While turning up the new GTT links, I ended up in a catch 22 situation for the eqdfw-knams OSPF metric.
The eqdfw-knams needs have a lower metric than the current primary (codfw-eqiad + eqiad-esams) links so traffic from codfw to esams prefer that link.
At the same time, have a higher metric than the current primary (eqiad-esams - codfw-eqiad) links so traffic from eqiad still prefers the direct link.
840-320 < x < 320+840
520 < x < 1160
But if the primary eqiad-esams link goes down, it's backup has a metric of 1820 (vs. 840), this is due I think to the current policy to add a weight of 1000 to the backup link.
This means, to respect the same conditions stated previously, the metric now have to be:
1820-320 < x < 1820+320
1500 < x < 2140
The low hanging fruit if we only focus on that part of OSPF metrics is to lower the backup eqiad-esams link's metric.
For example I used:
Primary eqiad-esams: 880
Backup eqiad-esams: 968
880-320 < x < 320+880
560 < x < 1200
With primary eqiad-esams down:
968-320 < x < 968+320
648 < x < 1288
So a metric of 1089 for eqdfw-knams works.

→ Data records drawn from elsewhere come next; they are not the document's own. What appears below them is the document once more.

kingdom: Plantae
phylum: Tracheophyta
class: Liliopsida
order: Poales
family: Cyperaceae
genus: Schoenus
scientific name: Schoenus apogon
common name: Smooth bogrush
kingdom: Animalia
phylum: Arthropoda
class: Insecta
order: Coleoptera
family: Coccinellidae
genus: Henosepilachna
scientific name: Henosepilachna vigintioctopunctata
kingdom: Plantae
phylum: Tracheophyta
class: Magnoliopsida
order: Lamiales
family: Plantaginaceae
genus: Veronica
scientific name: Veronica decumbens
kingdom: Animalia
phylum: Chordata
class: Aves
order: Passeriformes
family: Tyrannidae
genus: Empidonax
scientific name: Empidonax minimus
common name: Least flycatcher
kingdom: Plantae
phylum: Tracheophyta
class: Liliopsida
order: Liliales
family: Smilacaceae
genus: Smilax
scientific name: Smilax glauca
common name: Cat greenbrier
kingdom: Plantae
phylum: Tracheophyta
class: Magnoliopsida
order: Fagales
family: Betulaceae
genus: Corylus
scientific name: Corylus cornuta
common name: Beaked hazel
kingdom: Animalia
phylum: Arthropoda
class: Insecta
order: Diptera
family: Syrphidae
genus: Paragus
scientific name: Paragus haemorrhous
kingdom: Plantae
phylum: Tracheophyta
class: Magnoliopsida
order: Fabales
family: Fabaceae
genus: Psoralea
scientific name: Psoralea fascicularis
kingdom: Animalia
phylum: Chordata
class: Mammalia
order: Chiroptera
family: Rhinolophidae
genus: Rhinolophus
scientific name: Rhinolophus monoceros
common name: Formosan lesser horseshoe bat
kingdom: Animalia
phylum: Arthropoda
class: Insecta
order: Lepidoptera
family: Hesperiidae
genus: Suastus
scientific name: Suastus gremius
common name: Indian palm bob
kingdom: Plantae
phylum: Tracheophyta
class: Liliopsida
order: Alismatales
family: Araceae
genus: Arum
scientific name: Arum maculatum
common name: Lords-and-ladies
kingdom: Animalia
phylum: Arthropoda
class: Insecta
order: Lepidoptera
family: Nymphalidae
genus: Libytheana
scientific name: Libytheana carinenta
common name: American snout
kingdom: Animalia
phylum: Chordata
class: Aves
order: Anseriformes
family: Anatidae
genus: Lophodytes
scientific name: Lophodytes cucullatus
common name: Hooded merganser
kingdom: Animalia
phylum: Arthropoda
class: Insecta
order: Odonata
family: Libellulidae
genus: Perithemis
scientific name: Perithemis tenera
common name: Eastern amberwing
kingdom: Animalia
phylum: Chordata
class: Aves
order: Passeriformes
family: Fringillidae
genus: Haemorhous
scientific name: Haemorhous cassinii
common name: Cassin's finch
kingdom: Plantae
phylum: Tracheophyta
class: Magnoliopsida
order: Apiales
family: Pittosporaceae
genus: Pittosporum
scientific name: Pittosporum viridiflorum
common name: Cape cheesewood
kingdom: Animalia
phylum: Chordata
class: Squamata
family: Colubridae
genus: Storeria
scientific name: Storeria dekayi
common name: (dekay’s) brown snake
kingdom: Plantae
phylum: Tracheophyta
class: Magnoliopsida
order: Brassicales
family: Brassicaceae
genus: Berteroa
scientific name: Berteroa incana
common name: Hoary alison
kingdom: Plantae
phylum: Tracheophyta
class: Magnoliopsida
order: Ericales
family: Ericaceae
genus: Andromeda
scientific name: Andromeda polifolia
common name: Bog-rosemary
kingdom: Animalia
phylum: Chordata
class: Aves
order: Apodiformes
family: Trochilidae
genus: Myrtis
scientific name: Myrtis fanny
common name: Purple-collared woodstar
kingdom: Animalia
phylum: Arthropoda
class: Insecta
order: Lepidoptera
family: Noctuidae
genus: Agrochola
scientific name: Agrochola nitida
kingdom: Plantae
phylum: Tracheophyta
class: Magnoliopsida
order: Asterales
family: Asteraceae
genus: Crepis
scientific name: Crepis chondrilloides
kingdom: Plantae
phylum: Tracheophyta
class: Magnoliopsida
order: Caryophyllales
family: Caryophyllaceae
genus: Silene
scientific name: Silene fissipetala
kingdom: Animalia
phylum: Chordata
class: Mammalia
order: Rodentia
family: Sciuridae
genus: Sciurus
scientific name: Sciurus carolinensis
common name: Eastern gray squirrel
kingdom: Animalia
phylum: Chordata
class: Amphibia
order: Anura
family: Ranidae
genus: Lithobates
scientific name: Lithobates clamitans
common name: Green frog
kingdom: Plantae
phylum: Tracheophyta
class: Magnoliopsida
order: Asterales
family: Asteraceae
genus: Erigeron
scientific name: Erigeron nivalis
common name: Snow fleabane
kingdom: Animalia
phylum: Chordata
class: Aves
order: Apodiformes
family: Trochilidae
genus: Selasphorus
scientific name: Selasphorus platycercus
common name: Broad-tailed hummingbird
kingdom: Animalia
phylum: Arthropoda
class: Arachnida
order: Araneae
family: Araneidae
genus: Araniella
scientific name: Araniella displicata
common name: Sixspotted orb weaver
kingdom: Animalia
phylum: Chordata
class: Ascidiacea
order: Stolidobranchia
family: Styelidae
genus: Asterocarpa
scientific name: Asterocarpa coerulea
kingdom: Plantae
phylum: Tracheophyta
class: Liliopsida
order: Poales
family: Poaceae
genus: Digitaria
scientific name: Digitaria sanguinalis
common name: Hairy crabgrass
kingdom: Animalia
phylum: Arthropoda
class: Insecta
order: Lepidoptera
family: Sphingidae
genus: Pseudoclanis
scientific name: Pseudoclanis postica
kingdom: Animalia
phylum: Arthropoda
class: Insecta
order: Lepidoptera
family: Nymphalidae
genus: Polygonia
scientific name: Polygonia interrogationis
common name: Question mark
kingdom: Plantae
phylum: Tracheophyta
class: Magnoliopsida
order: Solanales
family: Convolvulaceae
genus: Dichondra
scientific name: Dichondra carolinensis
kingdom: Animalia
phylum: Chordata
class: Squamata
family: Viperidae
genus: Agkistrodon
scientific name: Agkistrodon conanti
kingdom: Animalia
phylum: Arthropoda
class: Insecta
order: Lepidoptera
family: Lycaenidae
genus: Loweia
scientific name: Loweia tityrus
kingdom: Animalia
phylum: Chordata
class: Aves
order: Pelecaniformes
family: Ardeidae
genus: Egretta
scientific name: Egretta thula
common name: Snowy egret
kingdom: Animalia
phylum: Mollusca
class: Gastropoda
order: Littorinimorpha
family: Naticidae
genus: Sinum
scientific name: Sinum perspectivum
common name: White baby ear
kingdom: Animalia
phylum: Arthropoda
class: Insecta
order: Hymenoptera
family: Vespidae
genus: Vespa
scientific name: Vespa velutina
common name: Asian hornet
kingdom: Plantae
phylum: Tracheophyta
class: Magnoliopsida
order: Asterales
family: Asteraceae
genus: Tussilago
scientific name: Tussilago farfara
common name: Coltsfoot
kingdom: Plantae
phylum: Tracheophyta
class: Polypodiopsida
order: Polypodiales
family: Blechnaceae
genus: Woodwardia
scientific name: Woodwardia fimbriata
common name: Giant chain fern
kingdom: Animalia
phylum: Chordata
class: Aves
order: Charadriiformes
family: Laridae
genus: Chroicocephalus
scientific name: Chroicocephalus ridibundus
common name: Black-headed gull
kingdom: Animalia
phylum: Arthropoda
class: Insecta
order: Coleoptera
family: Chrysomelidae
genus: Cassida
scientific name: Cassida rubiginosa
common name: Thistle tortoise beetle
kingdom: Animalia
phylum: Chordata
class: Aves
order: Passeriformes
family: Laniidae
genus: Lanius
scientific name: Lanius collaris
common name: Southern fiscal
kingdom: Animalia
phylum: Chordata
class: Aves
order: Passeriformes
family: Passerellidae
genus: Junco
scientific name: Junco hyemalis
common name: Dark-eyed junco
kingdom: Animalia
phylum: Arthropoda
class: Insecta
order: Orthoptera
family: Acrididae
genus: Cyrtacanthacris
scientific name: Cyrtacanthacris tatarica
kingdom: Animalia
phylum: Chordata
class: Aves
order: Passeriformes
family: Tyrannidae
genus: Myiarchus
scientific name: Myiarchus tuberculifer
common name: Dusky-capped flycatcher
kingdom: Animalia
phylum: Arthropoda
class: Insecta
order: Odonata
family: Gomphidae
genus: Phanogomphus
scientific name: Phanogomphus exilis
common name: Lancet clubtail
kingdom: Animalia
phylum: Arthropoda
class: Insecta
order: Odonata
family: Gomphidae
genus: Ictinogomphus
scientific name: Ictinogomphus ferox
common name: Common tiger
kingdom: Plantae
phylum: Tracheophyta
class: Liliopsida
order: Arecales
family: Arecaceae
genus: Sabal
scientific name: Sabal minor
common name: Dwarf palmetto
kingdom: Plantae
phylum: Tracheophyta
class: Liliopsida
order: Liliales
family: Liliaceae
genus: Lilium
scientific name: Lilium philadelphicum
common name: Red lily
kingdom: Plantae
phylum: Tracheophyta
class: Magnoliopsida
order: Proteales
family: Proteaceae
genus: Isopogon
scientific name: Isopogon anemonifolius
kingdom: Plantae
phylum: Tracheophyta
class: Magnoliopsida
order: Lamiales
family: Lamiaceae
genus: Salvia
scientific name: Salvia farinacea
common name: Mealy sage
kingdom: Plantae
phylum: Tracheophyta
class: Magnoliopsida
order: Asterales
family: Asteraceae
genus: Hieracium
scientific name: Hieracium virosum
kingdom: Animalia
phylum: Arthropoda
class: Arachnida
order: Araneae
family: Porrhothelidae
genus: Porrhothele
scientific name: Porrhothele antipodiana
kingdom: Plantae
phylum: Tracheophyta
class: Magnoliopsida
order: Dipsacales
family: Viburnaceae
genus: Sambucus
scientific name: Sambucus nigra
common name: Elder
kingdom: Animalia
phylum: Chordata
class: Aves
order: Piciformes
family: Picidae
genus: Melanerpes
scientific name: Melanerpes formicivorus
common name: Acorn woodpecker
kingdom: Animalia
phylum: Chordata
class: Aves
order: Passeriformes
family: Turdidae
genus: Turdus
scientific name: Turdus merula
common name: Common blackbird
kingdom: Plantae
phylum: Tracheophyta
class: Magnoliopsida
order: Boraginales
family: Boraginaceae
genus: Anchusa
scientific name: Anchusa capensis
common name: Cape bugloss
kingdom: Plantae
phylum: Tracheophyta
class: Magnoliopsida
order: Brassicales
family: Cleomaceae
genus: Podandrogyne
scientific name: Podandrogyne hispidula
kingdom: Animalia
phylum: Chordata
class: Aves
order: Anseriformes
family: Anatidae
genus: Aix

Looking into that issue, I drew a map of all our links with the current metrics.
I noticed that in a few places the current metrics don't match the latency anymore, one link is asymmetrical, prefix the backups links with a "1" doesn't work everywhere, and special cases are not explained.
On that diagram, the 4th number for each link is the suggested new metric, based on the new tested latency and the following rules:
- Main link: latency*10
- Backup link, latency*10+10%
- Tunnel: latency*10+20%
- Preferred link: latency*10-10%
- Special link: explain value in comment